プラグインインストールは以上です。つぎにデフォルトシェルを変更しま
↓[File]→[Preferences]→[Settings]をクリックします。
↓検索窓で[terminal intergrated shell windows]と検索します。
↓[Default Profile Windows]を[Git Bash]に変更し、VSCodeを開きなおしましょう
Terraformを利用するための環境構築が完了しました。
■動作確認
Terraformを使ってAWSリソースを構築する環境が整いました。試しにTerraformを使って、EC2インスタンス起動してみましょう。
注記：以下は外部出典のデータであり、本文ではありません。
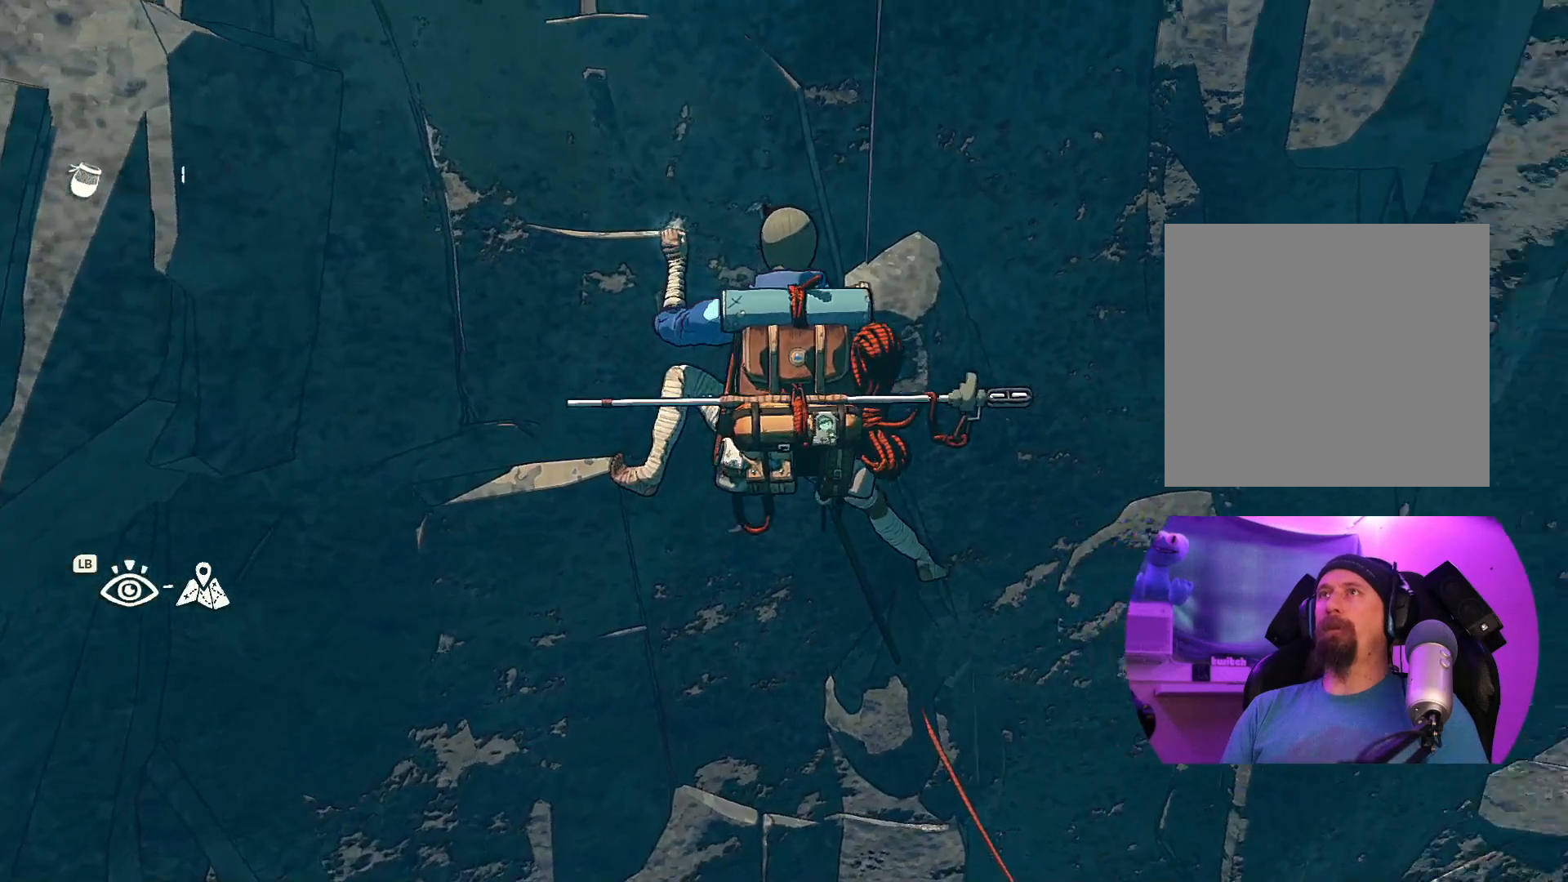
{"dt_ms": 500, "buttons": [], "left_stick": "center", "right_stick": "up-left", "events": [[50, "right_stick", "center"], [167, "right_stick", "left"], [250, "right_stick", "up-left"]]}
↓自身のドキュメントディレクトリ配下に[terraform]フォルダを作成します。
↓
↓VSCodeで作成した[terraform]フォルダを開きます。
↓[ファイル作成]アイコンをクリックし、[main.tf]と名前を付けます。
↓
↓[main.tf]に以下のドキュメントを貼り付けます。amiはマネコンで確認し、任意のamiを設定しください。
provider "aws" {
profile = "terraform"
region = "ap-northeast-1"
}
resource "aws_instance" "test_ec2" {
ami = "ami-0f9816f78187c68fb"
instance_type = "t2.micro"
}
↓[Terminal]→[New Terminal]をクリックします。
↓ターミナルで作業ディレクトリを初期化するコマンドを実行します。
terraform init
↓[Terraform has been successfully initialized!]と表示されればOKです。
↓つぎにコードをきれいに整えてくれるコマンドを実行します。
terraform fmt
↓
↓リソースを作成するまえに、何が作られるか確認できる[plan]を実行します。
terraform plan
↓EC2インスタンスが一つ作られることが確認できます。
↓さいごにAWSリソースを作成するコマンド[apply]を実行します。planで何が作られるか確認したので、実行確認を求められない[-auto-approve]オプションを付けます。
terraform apply -auto-approve
↓
↓作成されたかマネージメントコンソールで確認しましょう。
EC2インスタンスが作成されたのが確認できました。動作確認は以上です。
[terraform destroy]でリソースを消すことができますので、実施してみてください。
まとめ
今回の記事では、Terraformを利用するための「環境準備」について紹介しました。これでTerraformを使用してAWSインフラをコードで管理するための基盤が整いました。環境構築が完了したことで、これからは実際にTerraformを使ってさまざまなAWSリソースを構築することが可能です。
Terraformは、コードでインフラを定義することにより、インフラ管理の効率化や再現性の向上を実現します。単純なリソースの作成から、複雑なアーキテクチャのデプロイまで、柔軟に対応できるため、これからのインフラ運用において非常に強力なツールとなるでしょう。
次のステップとして、実際にAWSのさまざまなアーキテクチャを試し、コード化してみてください。例えば、VPCの作成や、EC2インスタンスのデプロイ、さらにはRDSの構築や負荷分散の設定など、実践的なシナリオを通じてTerraformの使い方を学んでいくことができます。
また、Terraformの強力な機能である状態管理や、モジュール化、変数の活用など、より高度な使い方にも挑戦してみましょう。これにより、大規模なインフラ管理でも効率的に対応できるようになります。
Terraformを使いこなすことで、インフラの自動化と効率化が進み、より信頼性の高い運用が可能になります。ぜひ、今回の環境準備をもとに、実際のプロジェクトでTerraformを活用してみてください。